▶ [WHAT TO PRODUCE]: Set every entry below down once more, exactly as it stands, without images.

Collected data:
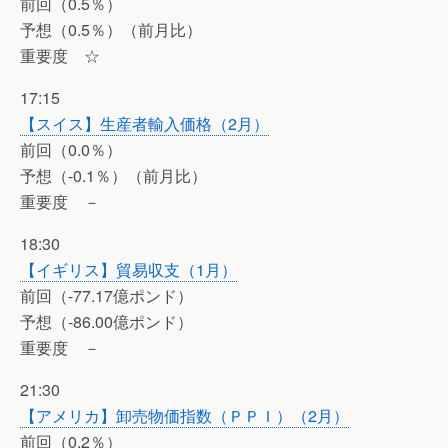
前回（0.5％）
予想（0.5％）（前月比）
重要度 ☆
17:15
【スイス】生産者輸入価格（2月）
前回（0.0％）
予想（-0.1％）（前月比）
重要度 －
18:30
【イギリス】貿易収支（1月）
前回（-77.17億ポンド）
予想（-86.00億ポンド）
重要度 －
21:30
【アメリカ】卸売物価指数（ＰＰＩ）（2月）
前回（0.2％）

▶ [YOUR SOLUTION]:
前回（0.5％）
予想（0.5％）（前月比）
重要度 ☆
17:15
【スイス】生産者輸入価格（2月）
前回（0.0％）
予想（-0.1％）（前月比）
重要度 －
18:30
【イギリス】貿易収支（1月）
前回（-77.17億ポンド）
予想（-86.00億ポンド）
重要度 －
21:30
【アメリカ】卸売物価指数（ＰＰＩ）（2月）
前回（0.2％）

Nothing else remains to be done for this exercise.